Endocrine Abstracts

Introduction: Neuroendocrine neoplasms (NENs) represent a heterogeneous group of tumours with variable clinical behaviour and prognosis. Somatostatin analogues (SSAs) are central to NEN management through modulation of somatostatin receptors (SSTRs), yet the molecular mechanisms underlying receptor regulation and therapeutic resistance remain poorly defined. This study investigated the effects of octreotide acetate (OA), lanreotide acetate (LA), and pasireotide (P) on the expression of SSTR subtypes 2, 3, 4 and 5, and the proliferation marker Ki-67, in LCC-18 neuroendocrine tumour cells.

Material and Methods: LCC-18 cells, derived from grade 3 NEN, were exposed to increasing concentrations (6.25-100 µM) of OA, LA and P for 2 hours. Expression of SSTR subtypes and Ki-67 was evaluated using immunocytochemistry (ICC) and quantitative real-time PCR (qRT-PCR). Apoptosis was assessed using an Annexin V assay to determine potential cytotoxic effects.
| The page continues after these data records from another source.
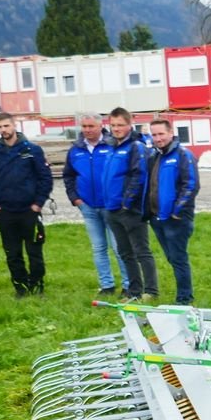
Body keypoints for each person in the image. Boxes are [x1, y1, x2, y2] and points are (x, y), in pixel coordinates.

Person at [0, 112, 53, 296]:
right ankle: (20, 287)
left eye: (6, 126)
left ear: (14, 126)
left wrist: (38, 203)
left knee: (34, 252)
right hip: (6, 212)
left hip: (30, 210)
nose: (3, 130)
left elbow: (45, 178)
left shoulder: (31, 150)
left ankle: (37, 285)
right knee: (12, 254)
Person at [63, 114, 129, 296]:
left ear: (101, 126)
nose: (87, 130)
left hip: (111, 206)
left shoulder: (111, 145)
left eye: (91, 126)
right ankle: (106, 285)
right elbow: (68, 175)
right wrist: (75, 198)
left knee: (118, 247)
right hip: (88, 206)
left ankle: (128, 284)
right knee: (98, 248)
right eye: (84, 126)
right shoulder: (76, 150)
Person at [143, 119, 200, 305]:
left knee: (179, 258)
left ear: (170, 133)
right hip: (157, 217)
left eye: (161, 134)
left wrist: (177, 211)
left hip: (176, 219)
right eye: (154, 134)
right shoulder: (153, 156)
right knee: (172, 258)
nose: (158, 138)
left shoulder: (183, 155)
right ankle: (183, 294)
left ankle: (184, 298)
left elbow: (191, 185)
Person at [104, 107, 158, 301]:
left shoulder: (135, 147)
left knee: (141, 251)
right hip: (111, 209)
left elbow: (139, 176)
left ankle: (151, 291)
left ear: (129, 125)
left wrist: (127, 203)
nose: (116, 129)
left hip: (130, 210)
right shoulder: (111, 147)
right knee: (125, 252)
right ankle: (134, 291)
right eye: (113, 125)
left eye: (120, 125)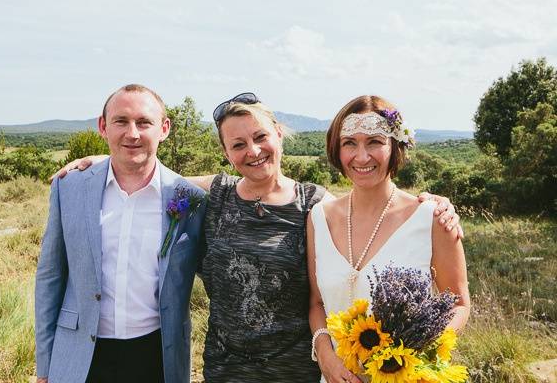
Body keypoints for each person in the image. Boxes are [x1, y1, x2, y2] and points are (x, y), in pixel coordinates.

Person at [54, 92, 463, 382]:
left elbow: (371, 207)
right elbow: (148, 174)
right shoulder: (210, 194)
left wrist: (431, 204)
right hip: (226, 367)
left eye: (260, 137)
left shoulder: (316, 204)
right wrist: (103, 159)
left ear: (279, 135)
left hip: (296, 369)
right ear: (227, 153)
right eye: (238, 144)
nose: (252, 151)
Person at [35, 84, 206, 383]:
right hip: (80, 355)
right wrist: (45, 365)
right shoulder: (69, 187)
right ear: (103, 126)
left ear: (164, 128)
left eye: (144, 122)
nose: (133, 133)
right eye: (121, 121)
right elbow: (50, 277)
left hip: (157, 356)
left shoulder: (189, 199)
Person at [306, 95, 470, 383]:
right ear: (336, 149)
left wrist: (417, 358)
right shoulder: (319, 218)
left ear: (395, 146)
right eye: (350, 143)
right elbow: (317, 303)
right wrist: (325, 356)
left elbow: (458, 303)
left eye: (374, 142)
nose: (361, 156)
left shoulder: (432, 218)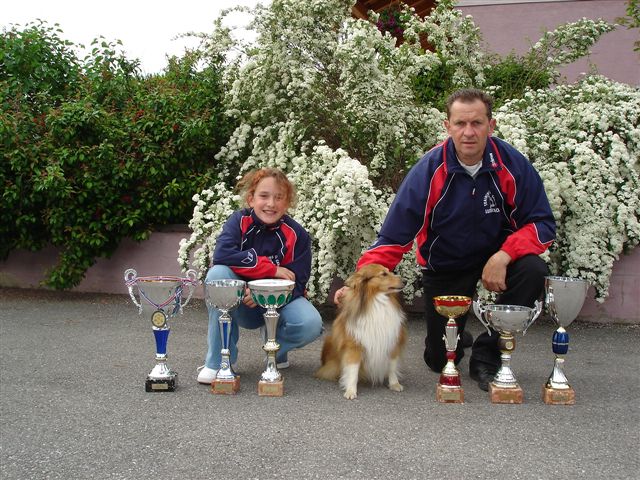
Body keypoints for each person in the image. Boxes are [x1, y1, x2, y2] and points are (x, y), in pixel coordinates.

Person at [334, 89, 556, 391]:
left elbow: (542, 223)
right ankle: (454, 334)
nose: (468, 132)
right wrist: (355, 283)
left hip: (497, 257)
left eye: (477, 123)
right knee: (439, 361)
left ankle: (488, 354)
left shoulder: (513, 165)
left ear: (491, 126)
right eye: (460, 124)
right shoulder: (428, 170)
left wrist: (504, 255)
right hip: (446, 263)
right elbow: (393, 238)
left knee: (533, 270)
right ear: (447, 126)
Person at [197, 168, 323, 384]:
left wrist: (263, 295)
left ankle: (274, 348)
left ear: (288, 203)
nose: (271, 204)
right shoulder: (238, 221)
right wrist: (270, 269)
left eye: (279, 197)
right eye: (264, 196)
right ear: (251, 198)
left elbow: (298, 283)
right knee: (217, 275)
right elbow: (222, 255)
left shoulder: (298, 235)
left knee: (310, 323)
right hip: (241, 304)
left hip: (277, 304)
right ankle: (219, 362)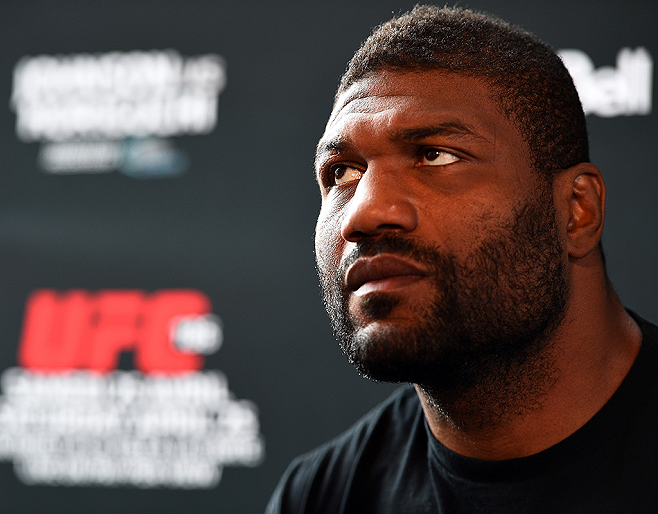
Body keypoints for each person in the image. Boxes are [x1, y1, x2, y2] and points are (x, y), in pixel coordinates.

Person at [265, 5, 657, 513]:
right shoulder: (321, 498)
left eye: (436, 155)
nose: (361, 214)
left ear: (577, 211)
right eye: (341, 173)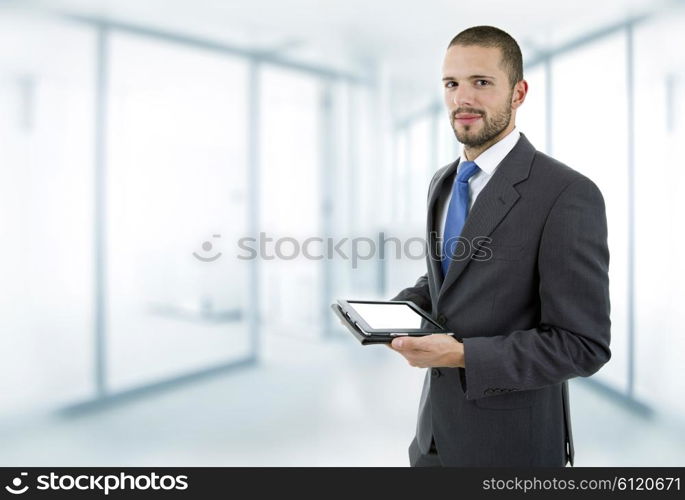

Results: Preliminary findings revealed no significant apoptotic induction with OA or LA treatment, whereas P elicited a mild apoptotic response at 100 µM (P = 0.032). The qRT-PCR analysis showed distinct, dose-dependent modulation of SSTR expression: OA and LA upregulated SSTR2 and SSTR5 at moderate concentrations, while P induced broader activation of SSTR3 and SSTR4 accompanied by reduced Ki-67 expression, suggesting an antiproliferative effect. These results indicate that each analogue exerts a unique receptor-specific regulatory profile that may influence treatment responsiveness and receptor internalisation dynamics.

Conclusion: Each molecular profiling of SSTR and Ki-67 expression following SSA exposure may help identify biomarkers predictive of therapeutic efficacy. Understanding these regulatory mechanisms could guide more personalised therapeutic strategies and improve clinical outcomes for patients with NENs.